*Saved data entries:*
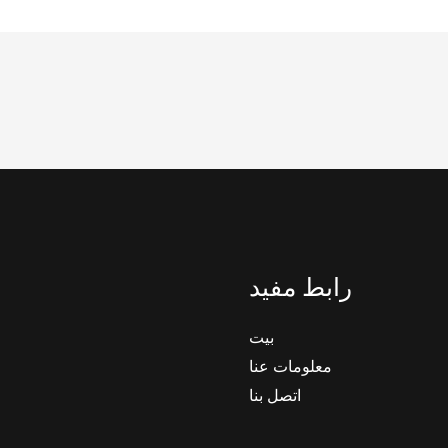
رابط مفيد
بيت
معلومات عنا
اتصل بنا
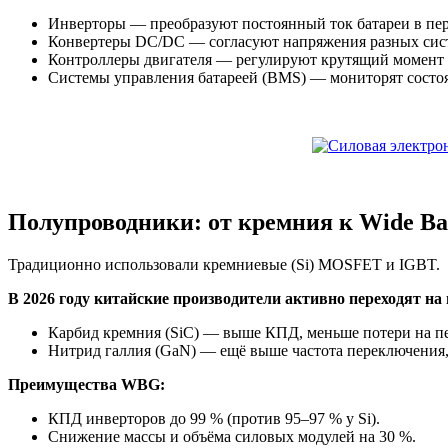
Инверторы — преобразуют постоянный ток батареи в пер
Конвертеры DC/DC — согласуют напряжения разных сис
Контроллеры двигателя — регулируют крутящий момент и
Системы управления батареей (BMS) — мониторят состоян
Полупроводники: от кремния к Wide B
Традиционно использовали кремниевые (Si) MOSFET и IGBT.
В 2026 году китайские производители активно переходят 
Карбид кремния (SiC) — выше КПД, меньше потери на пе
Нитрид галлия (GaN) — ещё выше частота переключения,
Преимущества WBG:
КПД инверторов до 99 % (против 95–97 % у Si).
Снижение массы и объёма силовых модулей на 30 %.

*WORK REQUIRED:* Determine the number of lines in the records that contain the word "кремния", and provide that number alone.

*FINISHED TASK:* 2